Already, there are many companies without banking licenses offering useful banking-type services: digital wallets like PayPal, where customers can store funds and make payments; supermarket loyalty schemes, where the customer can spend the points in store or with partners; or airmiles, which can be spent buying flights or access to airport lounges. All are good examples. It seems likely that more such services will become available, so long as they follow regulators’ rules that protect consumer interests.
All this is good news for customers, who get more suitable products and services and a better experience right at the point where they need it. It is also good news for national economies. A dynamic banking sector with carefully focused regulation and many, rather than a few, very large players is more stable. If one or even a number of banks becomes distressed, there is less risk of systemic failure overall.

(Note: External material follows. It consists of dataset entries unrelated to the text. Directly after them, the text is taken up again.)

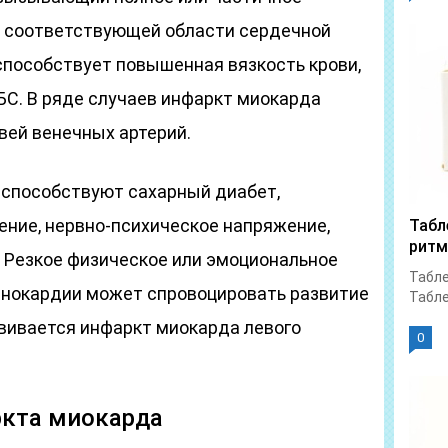
 соответствующей области сердечной
пособствует повышенная вязкость крови,
БС. В ряде случаев инфаркт миокарда
вей венечных артерий.
способствуют сахарный диабет,
ение, нервно-психическое напряжение,
Табл
ритм
. Резкое физическое или эмоциональное
Табле
енокардии может спровоцировать развитие
Табле
вивается инфаркт миокарда левого
0
кта миокарда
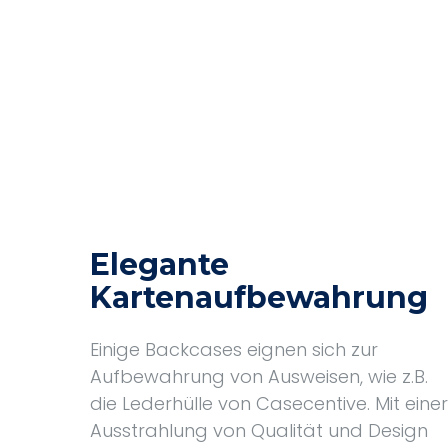
Elegante
Kartenaufbewahrung
Einige Backcases eignen sich zur
Aufbewahrung von Ausweisen, wie z.B.
die Lederhülle von Casecentive. Mit einer
Ausstrahlung von Qualität und Design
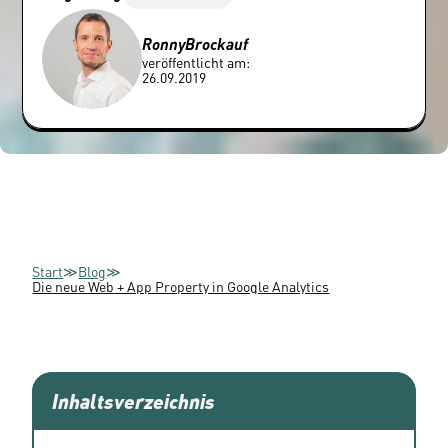
Ronny
Brockauf
veröffentlicht am:
26.09.2019
Start
≫
Blog
≫
Die neue Web + App Property in Google Analytics
Inhaltsverzeichnis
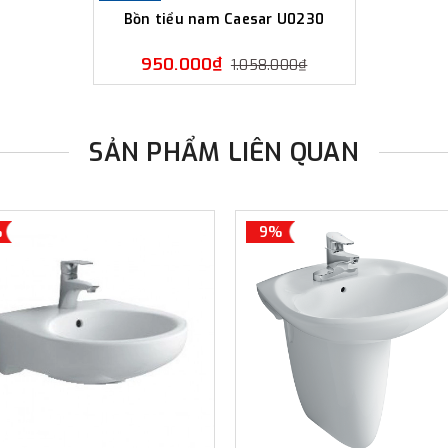
Bồn tiểu nam Caesar U0230
950.000₫
1.058.000₫
SẢN PHẨM LIÊN QUAN
%
9%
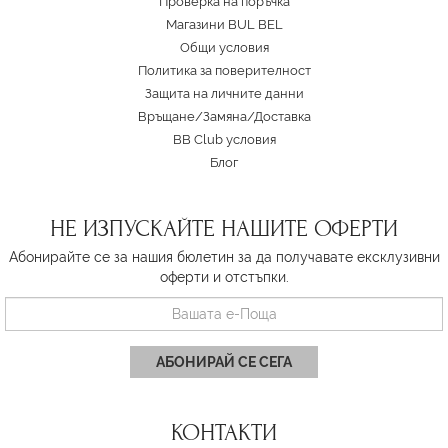
Проверка на поръчка
Магазини BUL BEL
Oбщи условия
Политика за поверителност
Защита на личните данни
Връщане/Замяна
/
Доставка
BB Club условия
Блог
НЕ ИЗПУСКАЙТЕ НАШИТЕ ОФЕРТИ
Абонирайте се за нашия бюлетин за да получавате ексклузивни
оферти и отстъпки.
АБОНИРАЙ СЕ СЕГА
КОНТАКТИ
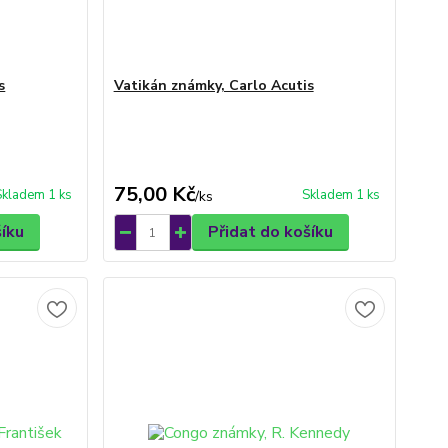
s
Vatikán známky, Carlo Acutis
75,00 Kč
Skladem 1 ks
Skladem 1 ks
/
ks
šíku
Přidat do košíku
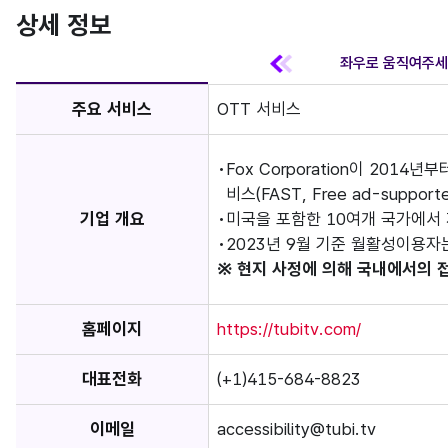
상세 정보
주요 서비스
OTT 서비스
Fox Corporation이 201
비스(FAST, Free ad-supporte
기업 개요
미국을 포함한 10여개 국가에서
2023년 9월 기준 월활성이용자는
※ 현지 사정에 의해 국내에서의 
홈페이지
https://tubitv.com/
대표전화
(+1)415-684-8823
이메일
accessibility@tubi.tv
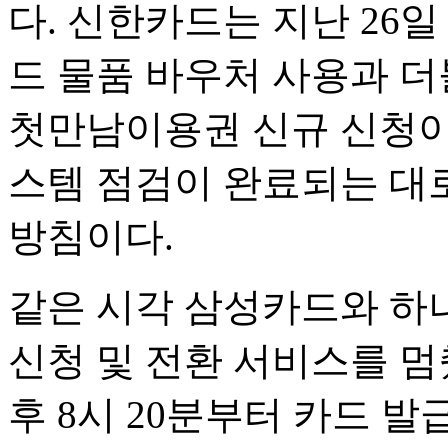
다. 신한카드는 지난 26
드 물품 바우처 사용과 더
첫만남이용권 신규 신청이
스템 점검이 완료되는 대
방침이다.
같은 시각 삼성카드와 하
신청 및 전환 서비스를 멈
후 8시 20분부터 카드 발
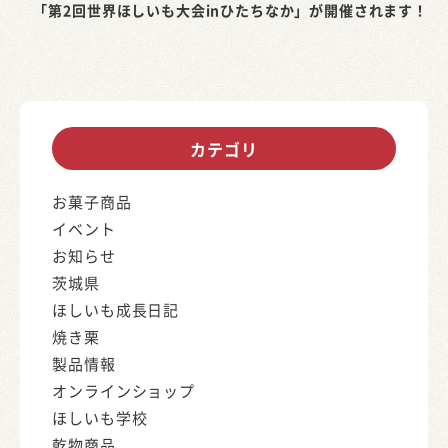
「第2回世界ほしいも大会inひたちなか」が開催されます！
カテゴリ
お菓子商品
イベント
お知らせ
茨城県
ほしいも成長日記
焼き栗
製品情報
オンラインショップ
ほしいも学校
乾物商品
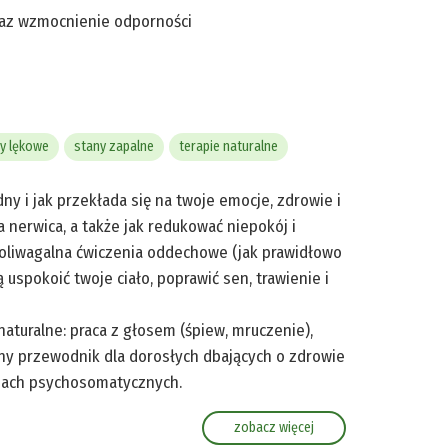
raz wzmocnienie odporności
y lękowe
stany zapalne
terapie naturalne
dny i jak przekłada się na twoje emocje, zdrowie i
 nerwica, a także jak redukować niepokój i
poliwagalna ćwiczenia oddechowe (jak prawidłowo
spokoić twoje ciało, poprawić sen, trawienie i
aturalne: praca z głosem (śpiew, mruczenie),
zny przewodnik dla dorosłych dbających o zdrowie
ciach psychosomatycznych.
zobacz więcej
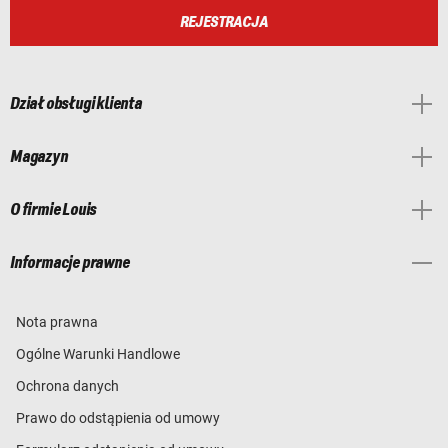
REJESTRACJA
Dział obsługi klienta
Magazyn
O firmie Louis
Informacje prawne
Nota prawna
Ogólne Warunki Handlowe
Ochrona danych
Prawo do odstąpienia od umowy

As economies, society and technology continue to evolve, adapting becomes a Sisyphean task. It never stops. Banks must be set up to run at the pace of digital change. Being agile – with the ability to change according to need – is a prerequisite to survival. That is the philosophy behind the technical and business decisions banks make when they follow a composable strategy.
Better banking for millions
As an industry, we need to enable better banking, to allow banks to be agile and flexible as digital takes a firmer hold. If banks can’t adapt to change, they can’t respond to the market competition, the macro environment – such as interest-rate changes or the impact of Covid-19 – or new technology from fintechs.
Banks willing to adapt their thinking and take a digital approach can benefit from the same opportunities and expect similar rewards. By being able to leverage their balance sheets, they also have a distinct advantage over neo and challenger banks when it comes to navigating a rapidly evolving market.
Whether you’re a challenger bank starting with a clean sheet or an incumbent with a digital strategy, agility and adaptability are key when building a digital technology platform. And that means a platform that is open to allow for collaboration. By commoditizing the basics, together we can create an environment that enables the next wave of innovation.
The next big shift in banking, coming around 2025, will be based on changes in consumer behavior – when millennials and Generation Z will make up the majority of the workforce. These generations of digital natives interact with technology very differently and their expectations will drive change not just in retail but in business banking, too. Although many are still too young to have bank accounts, they are already used to sending and receiving payments via money apps like gohenry, making them less reliant on traditional banks and more open to services provided by fintechs.
The evidence to date is that change is making banking better for millions. There’s no reason why that is going to stop, so let’s make it better for billions in the years to come. The responsibility is on the players to make sure they can run with it.